= Beginning of Section =

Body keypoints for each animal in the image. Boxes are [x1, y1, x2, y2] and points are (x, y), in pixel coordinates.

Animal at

= End of Section =
= Beginning of Section =

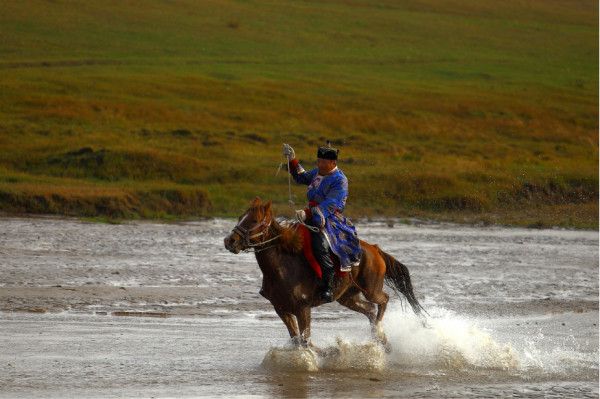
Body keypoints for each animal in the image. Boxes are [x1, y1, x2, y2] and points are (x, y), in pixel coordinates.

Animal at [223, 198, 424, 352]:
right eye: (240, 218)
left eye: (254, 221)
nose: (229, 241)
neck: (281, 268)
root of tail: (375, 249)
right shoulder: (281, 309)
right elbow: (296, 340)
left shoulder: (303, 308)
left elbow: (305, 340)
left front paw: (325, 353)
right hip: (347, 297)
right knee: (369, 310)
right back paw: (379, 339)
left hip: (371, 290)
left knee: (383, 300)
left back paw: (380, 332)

= End of Section =

Return each line of the data where the word "right" appears.

right eye: (240, 218)
right shoulder: (281, 309)
right elbow: (296, 340)
right hip: (347, 297)
right knee: (369, 310)
right back paw: (379, 339)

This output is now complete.